Zudem habe die Beklagte mit ihr für das Jahr 2008 die gleichen Zielvereinbarungen getroffen wie mir ihren Kollegen, die keine Fehlzeiten aufzuweisen hatten. Außerdem seien die Ziele qualitativ und nicht quantitativ bewertet worden. Die vereinbarten Ziele habe sie, die Klägerin, trotz der krankheitsbedingten Fehlzeiten erreicht. Eine Kürzungsregelung für den vorliegenden Fall sei im ERTV nebst Anlage 3 nicht vorgesehen.

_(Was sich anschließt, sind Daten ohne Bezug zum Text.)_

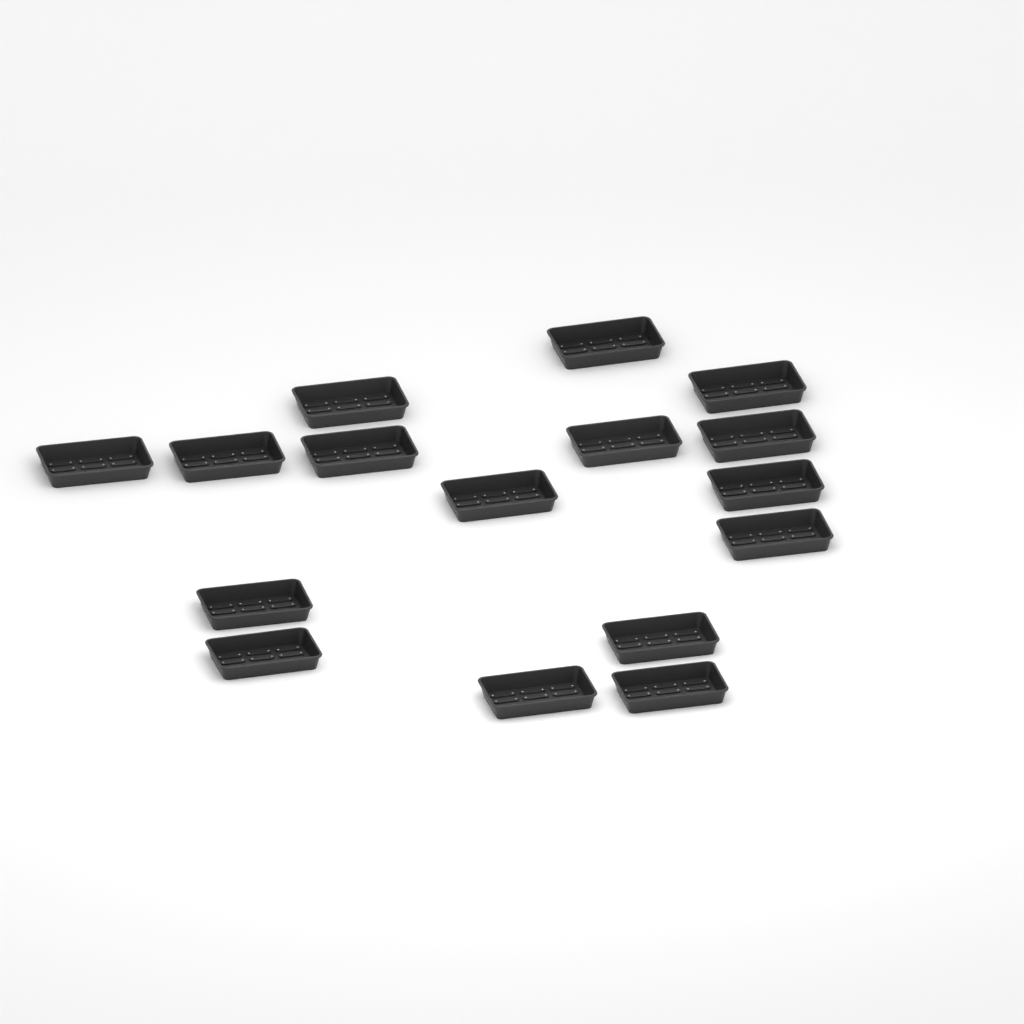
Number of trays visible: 16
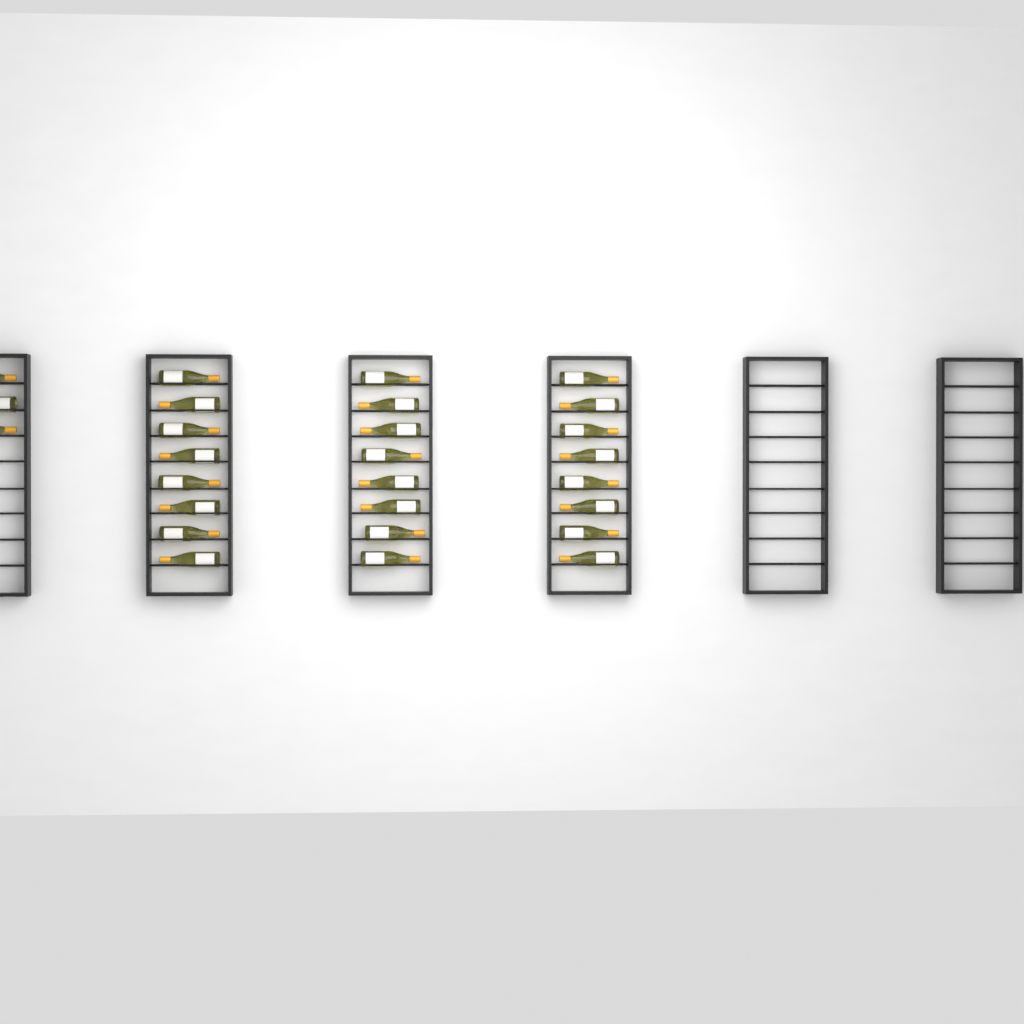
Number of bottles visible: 27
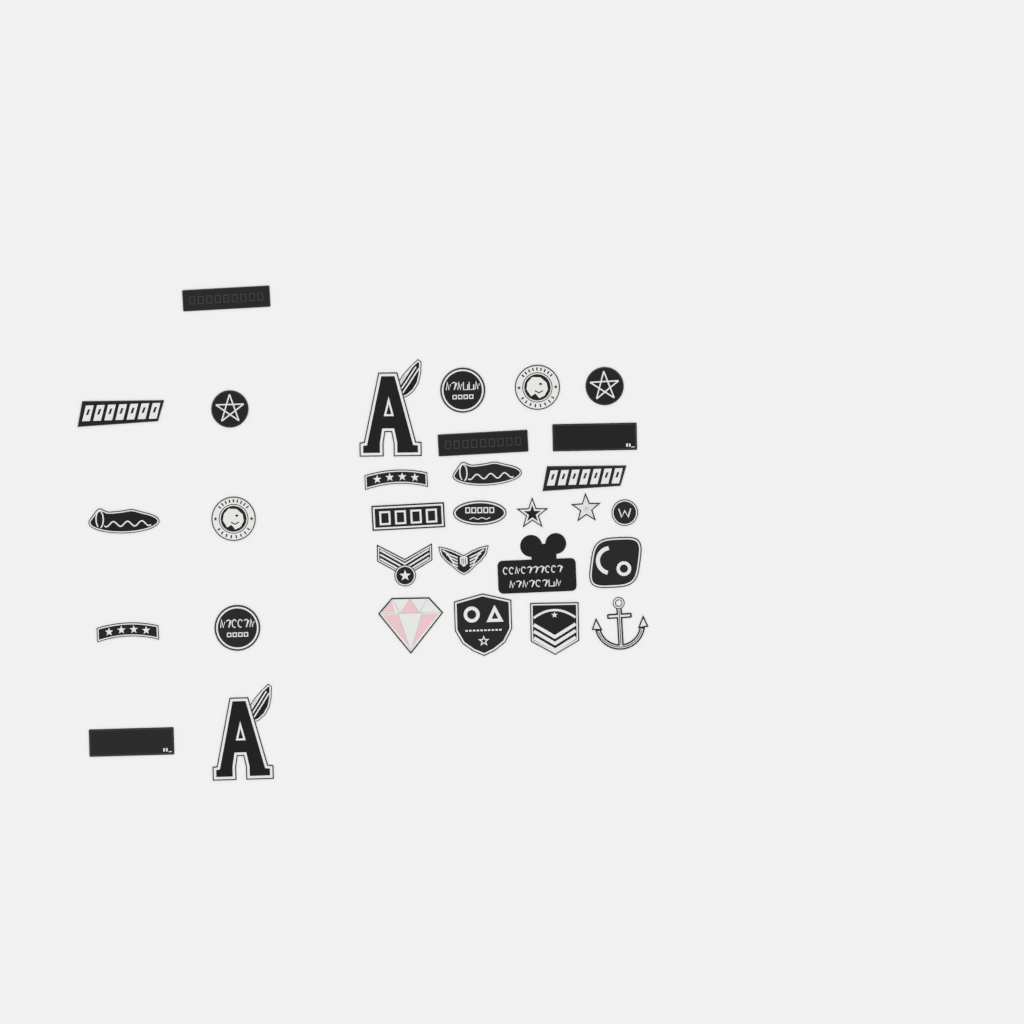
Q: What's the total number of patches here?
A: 31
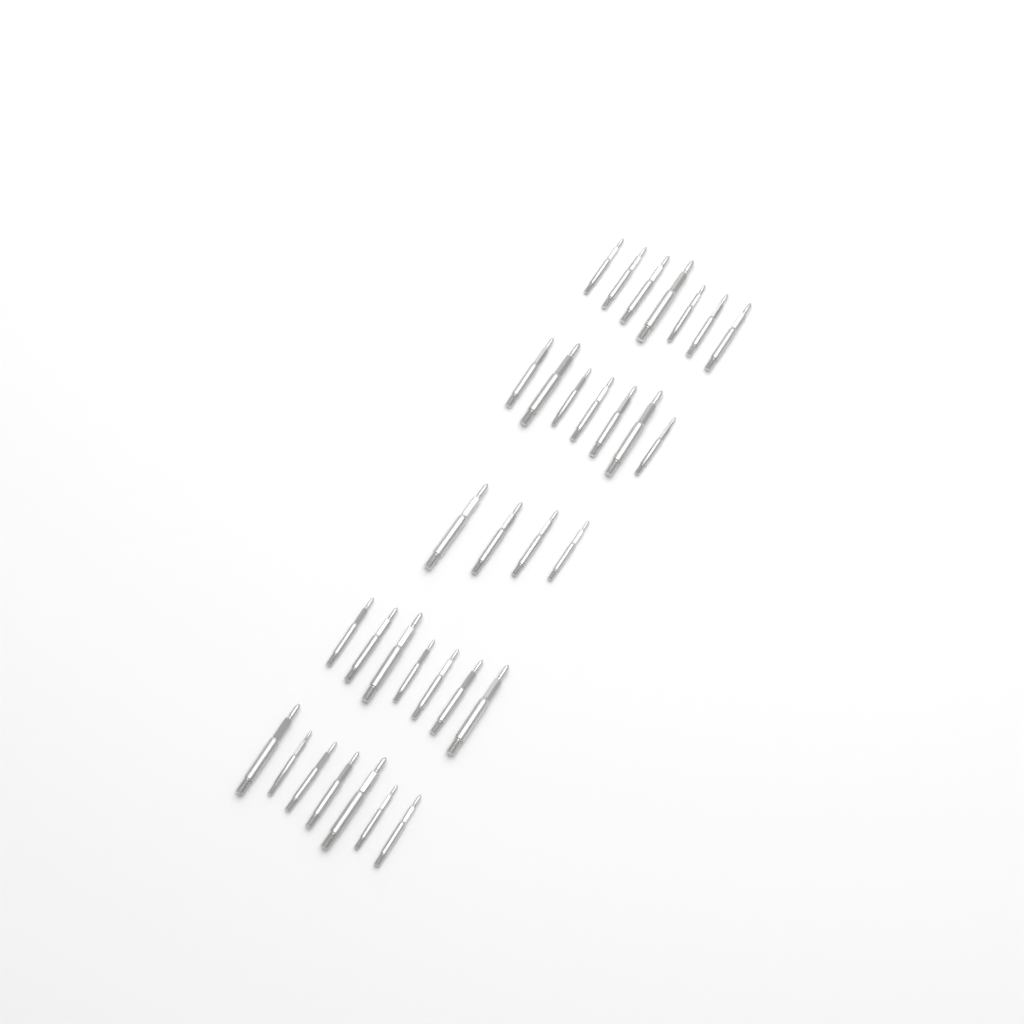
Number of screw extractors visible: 32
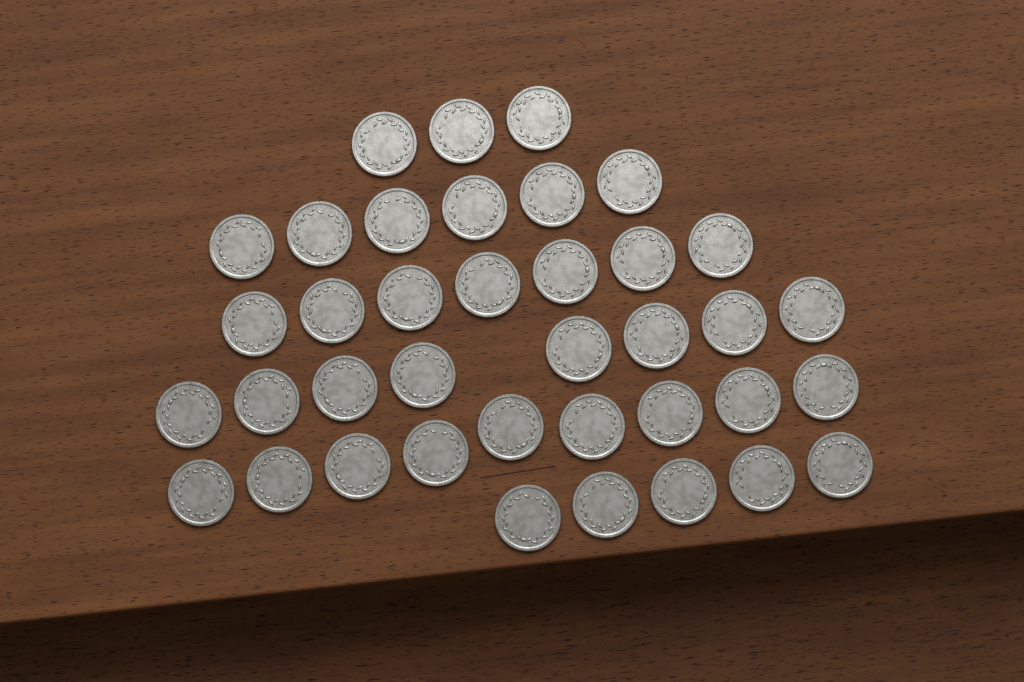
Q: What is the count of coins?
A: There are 38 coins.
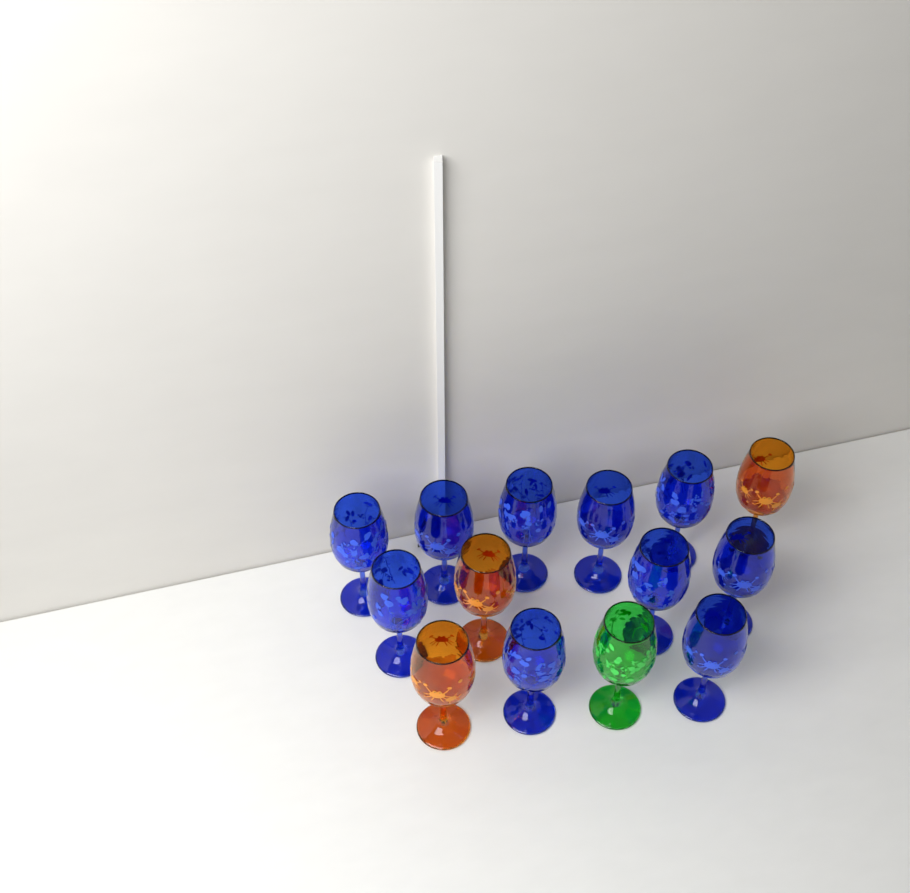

Die Klägerin hat beantragt,
die Beklagte zu verurteilen, an sie 1.234,10 EUR brutto nebst 10 % Zinsen in Höhe von 5 %-Punkten über dem Basiszinssatz seit dem 17.04.2009 zu zahlen.
Die Beklagte hat beantragt,
die Klage abzuweisen.
Sie hat vorgetragen, aus § 2 ERTV ergebe sich eindeutig, dass Entgelt grundsätzlich nur für arbeitsvertraglich geschuldete und geleistete Arbeit gezahlt werde. Da der gesetzliche Entgeltfortzahlungszeitraum in der Zeit vom 01.01. bis 07.03.2008 bereits abgelaufen gewesen sei, habe die Klägerin während dieser Zeit keinen Vergütungsanspruch gehabt. Eine dahingehende Anspruchsgrundlage ergebe sich weder aus den Bestimmungen des ERTV noch aus Anlage 3. Vielmehr werde der variable Anteil am Jahreszielgehalt nach diesen tariflichen Regelungen nur anteilig gezahlt, soweit ein Arbeitnehmer krankheitsbedingt keine Arbeitsleistung erbracht habe, der gesetzliche Entgeltfortzahlungszeitraum aber bereits abgelaufen war.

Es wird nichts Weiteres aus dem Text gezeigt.